4 thoughts on “Plotlines – Mysteries and Miracles!

  1. Hi Anne, I had to smile when you commented that you feared you might have too much going in your current WIP, because that has happened to me. Not the first book I wrote, but turns out, the first book published began as one man’s journey through a personal crisis while he was running for President. An editor liked the premise enough to ask for the manuscript but then she felt it didn’t have enough tension. For one reason or another, I don’t recall what, I’d written it in the first person so all we ever saw was the hero’s point of view. As I considered the problem I realized if I switched to 3rd person and visited more than one character’s head, that would automatically increase the tension. I was about halfway through that re-write when I felt like I had a six horse team all going in different directions.

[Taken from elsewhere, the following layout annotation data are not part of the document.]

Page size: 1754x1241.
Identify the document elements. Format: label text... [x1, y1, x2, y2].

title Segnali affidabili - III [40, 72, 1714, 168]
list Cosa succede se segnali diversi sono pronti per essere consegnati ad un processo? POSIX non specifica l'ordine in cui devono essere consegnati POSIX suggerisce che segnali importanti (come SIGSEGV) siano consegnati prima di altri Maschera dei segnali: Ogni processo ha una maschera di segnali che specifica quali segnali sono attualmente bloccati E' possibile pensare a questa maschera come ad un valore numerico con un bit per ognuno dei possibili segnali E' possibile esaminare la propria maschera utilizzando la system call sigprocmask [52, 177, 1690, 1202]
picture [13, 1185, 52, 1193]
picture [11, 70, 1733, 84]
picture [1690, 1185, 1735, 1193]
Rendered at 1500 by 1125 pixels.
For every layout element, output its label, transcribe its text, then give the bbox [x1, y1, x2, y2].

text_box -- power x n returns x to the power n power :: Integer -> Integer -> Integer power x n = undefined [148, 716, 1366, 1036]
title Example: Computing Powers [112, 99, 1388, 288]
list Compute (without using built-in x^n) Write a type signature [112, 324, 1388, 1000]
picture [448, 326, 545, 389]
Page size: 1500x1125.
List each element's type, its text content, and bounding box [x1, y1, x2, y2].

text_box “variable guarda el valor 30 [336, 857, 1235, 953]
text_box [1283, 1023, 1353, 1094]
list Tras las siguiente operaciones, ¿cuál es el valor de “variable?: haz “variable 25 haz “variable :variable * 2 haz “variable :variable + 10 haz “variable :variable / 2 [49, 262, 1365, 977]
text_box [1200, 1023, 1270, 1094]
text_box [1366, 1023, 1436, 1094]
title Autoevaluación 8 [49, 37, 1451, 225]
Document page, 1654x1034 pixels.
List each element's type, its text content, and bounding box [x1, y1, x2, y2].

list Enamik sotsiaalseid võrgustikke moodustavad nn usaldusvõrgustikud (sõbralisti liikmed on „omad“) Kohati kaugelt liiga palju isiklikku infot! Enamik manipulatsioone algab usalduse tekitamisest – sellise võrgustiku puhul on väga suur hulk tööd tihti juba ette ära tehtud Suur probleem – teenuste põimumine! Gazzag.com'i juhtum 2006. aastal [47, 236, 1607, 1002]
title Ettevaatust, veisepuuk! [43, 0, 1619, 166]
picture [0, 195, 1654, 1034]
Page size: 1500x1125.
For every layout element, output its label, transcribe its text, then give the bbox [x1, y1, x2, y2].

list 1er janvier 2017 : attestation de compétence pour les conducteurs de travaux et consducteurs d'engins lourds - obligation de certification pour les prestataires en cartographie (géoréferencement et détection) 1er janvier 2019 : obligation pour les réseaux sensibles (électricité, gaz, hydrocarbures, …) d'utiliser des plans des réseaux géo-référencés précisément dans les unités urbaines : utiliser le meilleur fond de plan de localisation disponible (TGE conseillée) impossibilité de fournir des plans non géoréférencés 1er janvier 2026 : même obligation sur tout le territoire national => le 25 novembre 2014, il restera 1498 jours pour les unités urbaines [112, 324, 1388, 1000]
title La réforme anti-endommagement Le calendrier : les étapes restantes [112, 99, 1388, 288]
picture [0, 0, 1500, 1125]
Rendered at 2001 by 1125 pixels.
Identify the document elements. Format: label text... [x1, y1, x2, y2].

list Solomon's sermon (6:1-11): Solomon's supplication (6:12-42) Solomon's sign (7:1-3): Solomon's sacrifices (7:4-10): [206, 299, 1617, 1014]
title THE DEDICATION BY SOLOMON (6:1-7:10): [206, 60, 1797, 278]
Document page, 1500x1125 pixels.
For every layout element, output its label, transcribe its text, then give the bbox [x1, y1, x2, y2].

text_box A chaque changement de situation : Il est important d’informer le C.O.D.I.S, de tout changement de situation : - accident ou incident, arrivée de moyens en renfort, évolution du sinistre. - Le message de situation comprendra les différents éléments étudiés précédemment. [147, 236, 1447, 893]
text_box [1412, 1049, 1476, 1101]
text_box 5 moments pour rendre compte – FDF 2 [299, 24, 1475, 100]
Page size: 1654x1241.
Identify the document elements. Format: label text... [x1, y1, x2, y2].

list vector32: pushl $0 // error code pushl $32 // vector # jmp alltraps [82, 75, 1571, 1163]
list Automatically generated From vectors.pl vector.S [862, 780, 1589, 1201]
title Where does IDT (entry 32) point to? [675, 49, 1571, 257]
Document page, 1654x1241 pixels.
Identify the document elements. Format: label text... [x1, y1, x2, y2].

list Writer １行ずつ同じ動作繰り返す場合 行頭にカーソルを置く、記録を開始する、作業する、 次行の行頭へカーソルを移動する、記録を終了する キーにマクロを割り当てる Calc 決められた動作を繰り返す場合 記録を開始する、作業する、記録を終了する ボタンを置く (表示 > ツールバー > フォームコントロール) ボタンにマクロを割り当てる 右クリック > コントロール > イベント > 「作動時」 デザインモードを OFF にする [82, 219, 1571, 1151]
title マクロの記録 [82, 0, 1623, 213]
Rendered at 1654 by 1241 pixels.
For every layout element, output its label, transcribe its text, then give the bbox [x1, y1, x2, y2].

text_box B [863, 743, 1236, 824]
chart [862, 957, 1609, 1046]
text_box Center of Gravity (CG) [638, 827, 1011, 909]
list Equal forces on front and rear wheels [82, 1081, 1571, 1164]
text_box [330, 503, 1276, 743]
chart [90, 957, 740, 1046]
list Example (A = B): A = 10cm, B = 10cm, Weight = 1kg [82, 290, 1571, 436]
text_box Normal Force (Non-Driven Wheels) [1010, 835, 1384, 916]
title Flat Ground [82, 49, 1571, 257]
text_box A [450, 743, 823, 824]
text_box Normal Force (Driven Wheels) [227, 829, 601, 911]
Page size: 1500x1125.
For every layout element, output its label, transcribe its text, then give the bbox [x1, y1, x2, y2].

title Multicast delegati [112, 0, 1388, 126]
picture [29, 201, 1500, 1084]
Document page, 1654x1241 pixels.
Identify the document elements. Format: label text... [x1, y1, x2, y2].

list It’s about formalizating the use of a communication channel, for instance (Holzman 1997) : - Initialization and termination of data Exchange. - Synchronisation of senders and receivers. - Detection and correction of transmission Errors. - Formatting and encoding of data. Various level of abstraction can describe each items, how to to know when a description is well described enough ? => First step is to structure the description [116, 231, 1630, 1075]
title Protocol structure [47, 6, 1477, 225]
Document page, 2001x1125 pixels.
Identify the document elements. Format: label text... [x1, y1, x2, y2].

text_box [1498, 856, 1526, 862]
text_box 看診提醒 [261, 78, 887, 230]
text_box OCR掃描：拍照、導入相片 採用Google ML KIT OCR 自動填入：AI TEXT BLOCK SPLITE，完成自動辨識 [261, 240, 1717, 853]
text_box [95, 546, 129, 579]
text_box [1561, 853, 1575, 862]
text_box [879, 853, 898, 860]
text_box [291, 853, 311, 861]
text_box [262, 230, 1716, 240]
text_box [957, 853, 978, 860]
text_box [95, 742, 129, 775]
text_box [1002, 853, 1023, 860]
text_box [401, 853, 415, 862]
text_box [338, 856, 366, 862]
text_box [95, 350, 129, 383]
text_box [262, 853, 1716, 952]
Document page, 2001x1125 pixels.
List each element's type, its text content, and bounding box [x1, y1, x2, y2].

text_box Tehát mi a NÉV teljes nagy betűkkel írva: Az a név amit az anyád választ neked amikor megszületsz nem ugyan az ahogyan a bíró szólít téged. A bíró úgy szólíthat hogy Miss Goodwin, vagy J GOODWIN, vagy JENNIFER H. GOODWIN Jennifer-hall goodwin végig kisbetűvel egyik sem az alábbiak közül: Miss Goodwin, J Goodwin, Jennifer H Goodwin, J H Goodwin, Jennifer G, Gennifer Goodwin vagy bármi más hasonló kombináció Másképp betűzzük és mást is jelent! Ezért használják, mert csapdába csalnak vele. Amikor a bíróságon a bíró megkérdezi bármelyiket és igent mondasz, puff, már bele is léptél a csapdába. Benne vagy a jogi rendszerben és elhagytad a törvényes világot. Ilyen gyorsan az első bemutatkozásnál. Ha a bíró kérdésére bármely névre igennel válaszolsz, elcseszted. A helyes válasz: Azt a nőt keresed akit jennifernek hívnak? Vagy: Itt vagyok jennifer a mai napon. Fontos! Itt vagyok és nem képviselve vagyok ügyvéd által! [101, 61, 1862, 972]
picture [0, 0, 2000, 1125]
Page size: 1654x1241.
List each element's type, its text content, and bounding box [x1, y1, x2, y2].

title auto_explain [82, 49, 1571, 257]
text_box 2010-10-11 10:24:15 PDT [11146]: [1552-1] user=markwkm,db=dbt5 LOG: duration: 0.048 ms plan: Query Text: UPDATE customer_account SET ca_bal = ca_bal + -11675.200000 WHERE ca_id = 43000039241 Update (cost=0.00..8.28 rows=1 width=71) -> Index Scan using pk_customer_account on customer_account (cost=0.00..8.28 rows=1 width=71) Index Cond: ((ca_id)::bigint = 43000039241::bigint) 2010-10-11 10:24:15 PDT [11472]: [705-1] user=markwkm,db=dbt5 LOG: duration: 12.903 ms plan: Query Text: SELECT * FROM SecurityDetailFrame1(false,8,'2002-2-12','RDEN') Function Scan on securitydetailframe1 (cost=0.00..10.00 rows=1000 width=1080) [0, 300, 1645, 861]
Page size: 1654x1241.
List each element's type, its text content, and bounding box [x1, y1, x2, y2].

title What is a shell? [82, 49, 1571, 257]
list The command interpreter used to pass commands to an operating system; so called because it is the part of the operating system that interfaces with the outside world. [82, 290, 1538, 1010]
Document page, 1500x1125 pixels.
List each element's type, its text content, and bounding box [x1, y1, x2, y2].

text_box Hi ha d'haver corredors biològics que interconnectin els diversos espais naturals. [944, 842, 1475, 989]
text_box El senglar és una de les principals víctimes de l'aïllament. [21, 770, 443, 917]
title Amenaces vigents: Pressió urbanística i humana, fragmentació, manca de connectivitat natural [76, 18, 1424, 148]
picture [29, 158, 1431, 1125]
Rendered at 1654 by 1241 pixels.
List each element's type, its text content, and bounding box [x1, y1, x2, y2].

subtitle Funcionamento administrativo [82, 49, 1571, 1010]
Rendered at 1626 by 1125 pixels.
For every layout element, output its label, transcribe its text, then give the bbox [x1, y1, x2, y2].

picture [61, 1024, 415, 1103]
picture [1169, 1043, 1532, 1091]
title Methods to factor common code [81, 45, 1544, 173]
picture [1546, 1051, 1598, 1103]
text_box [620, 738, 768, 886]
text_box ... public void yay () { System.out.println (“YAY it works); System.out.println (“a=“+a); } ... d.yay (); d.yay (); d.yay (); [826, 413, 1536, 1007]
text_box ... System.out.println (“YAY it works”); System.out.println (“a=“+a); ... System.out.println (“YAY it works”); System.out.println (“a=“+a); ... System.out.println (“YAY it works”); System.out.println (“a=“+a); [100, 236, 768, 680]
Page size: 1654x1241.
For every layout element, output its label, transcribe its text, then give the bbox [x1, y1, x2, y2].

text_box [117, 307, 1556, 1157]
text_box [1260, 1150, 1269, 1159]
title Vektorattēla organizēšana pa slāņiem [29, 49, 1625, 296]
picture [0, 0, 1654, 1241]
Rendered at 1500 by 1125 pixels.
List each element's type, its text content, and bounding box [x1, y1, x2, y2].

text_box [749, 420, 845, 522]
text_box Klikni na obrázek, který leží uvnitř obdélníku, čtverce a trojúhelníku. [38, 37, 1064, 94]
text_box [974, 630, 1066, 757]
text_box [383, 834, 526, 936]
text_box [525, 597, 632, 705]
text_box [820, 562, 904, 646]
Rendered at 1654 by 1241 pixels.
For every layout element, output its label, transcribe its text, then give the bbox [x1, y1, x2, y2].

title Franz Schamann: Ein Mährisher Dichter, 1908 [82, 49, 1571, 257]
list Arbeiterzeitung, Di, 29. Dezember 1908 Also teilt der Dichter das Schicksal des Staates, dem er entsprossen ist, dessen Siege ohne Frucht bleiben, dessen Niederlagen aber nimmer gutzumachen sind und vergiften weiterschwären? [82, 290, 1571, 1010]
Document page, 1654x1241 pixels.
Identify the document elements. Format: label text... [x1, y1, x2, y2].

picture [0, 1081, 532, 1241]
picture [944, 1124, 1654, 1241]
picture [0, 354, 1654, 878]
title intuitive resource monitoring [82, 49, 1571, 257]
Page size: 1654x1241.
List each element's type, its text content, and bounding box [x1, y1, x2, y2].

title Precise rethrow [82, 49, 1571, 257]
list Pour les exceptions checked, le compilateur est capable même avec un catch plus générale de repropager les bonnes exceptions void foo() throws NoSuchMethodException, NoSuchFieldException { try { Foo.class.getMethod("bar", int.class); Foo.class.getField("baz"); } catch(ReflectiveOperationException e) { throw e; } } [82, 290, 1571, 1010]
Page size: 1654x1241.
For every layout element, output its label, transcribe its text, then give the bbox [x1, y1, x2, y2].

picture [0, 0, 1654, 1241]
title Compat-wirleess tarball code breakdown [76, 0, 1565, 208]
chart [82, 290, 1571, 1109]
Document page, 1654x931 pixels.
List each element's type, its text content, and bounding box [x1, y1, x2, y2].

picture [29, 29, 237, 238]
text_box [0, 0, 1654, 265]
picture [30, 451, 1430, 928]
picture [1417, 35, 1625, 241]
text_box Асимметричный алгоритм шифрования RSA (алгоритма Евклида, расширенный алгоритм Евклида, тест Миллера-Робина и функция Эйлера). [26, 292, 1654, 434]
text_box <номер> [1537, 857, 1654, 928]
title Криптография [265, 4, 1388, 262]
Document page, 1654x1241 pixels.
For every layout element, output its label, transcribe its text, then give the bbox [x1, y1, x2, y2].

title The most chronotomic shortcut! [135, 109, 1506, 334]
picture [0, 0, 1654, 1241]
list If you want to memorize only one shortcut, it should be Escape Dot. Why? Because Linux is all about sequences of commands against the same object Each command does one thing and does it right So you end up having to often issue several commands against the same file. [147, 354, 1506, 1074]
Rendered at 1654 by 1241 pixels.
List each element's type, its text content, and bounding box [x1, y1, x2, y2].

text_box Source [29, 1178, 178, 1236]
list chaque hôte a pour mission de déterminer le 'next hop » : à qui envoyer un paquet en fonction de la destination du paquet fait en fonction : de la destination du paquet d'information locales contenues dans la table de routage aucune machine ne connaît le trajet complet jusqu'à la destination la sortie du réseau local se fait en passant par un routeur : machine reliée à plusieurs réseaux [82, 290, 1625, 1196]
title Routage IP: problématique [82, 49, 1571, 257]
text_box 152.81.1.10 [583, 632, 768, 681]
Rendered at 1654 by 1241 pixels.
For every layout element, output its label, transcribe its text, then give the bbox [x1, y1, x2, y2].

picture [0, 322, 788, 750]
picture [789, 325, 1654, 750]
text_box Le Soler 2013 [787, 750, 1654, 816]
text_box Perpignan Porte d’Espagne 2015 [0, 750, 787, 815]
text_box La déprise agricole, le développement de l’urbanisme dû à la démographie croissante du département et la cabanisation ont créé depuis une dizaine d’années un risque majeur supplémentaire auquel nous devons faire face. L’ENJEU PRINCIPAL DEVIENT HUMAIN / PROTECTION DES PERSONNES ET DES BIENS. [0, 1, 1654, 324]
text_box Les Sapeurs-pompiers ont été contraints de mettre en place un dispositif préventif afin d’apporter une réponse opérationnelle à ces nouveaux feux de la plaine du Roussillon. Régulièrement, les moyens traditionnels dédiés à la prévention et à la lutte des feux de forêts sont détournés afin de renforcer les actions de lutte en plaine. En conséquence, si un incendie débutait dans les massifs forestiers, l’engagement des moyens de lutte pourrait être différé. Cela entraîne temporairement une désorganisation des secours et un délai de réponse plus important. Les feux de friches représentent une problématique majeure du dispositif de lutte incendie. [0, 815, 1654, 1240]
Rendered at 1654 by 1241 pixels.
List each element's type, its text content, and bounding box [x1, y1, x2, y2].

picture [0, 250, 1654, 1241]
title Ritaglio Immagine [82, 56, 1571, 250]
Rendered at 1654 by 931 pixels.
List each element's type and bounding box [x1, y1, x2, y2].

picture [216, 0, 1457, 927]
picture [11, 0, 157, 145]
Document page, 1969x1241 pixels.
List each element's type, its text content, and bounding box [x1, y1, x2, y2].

While I was dithering and trying to hold it all together, I went to a conference and heard T. Davis Bunn give a two-part workshop on story arc, vs character arc. One comment he made struck me – that at some point in the story all the character arcs will intersect and thereafter the other characters are either for or against your protagonist. I came home and diagrammed the arcs, noted the intersections and suddenly it all began to fall into place.

    P.S. Feel better soon…

    Like

    • Thank you so much for your comments and insights! I feel very similarly to the way you did, and it was my agent who wanted the ‘extra’ layers rather than an editor, and then things felt like they were running away from me! Like you, a workshop helped me refocus the story. I think the problem with looking at it the way you describe is that I don’t really have a protagonist, or, if I do select the most obvious of the three central characters, the connections between her and the other characters are through social media rather than in person which is fascinating and challenging to write, but doesn’t give you some of the traditional options! Intersections are so important though. And I love the idea of checking out plot versus character arcs and how/where these intersect. I tend to be someone who begins with character arcs and has a strong sense of these before a plot fully works itself out!

      Lovely to share with other writers, and I am now beginning to feel better and am back at work (of the non-writing type!). Thank you.

      Like

      • I hope you are finally feeling better. There is nothing worse than being laid low. I did appreciate your advice for looking at plots lines from different viewpoints in a visual way. I might try that!

        Liked by 1 person

  2. What a great post! I am so glad to hear you are getting better. You have a lot of coping mechanisms, and really had to use them all. Persistence always pays dividends. Of course another word for that is stubborn. We writers have to be. So many obstacles. Getting mired in one’s story is only one of them.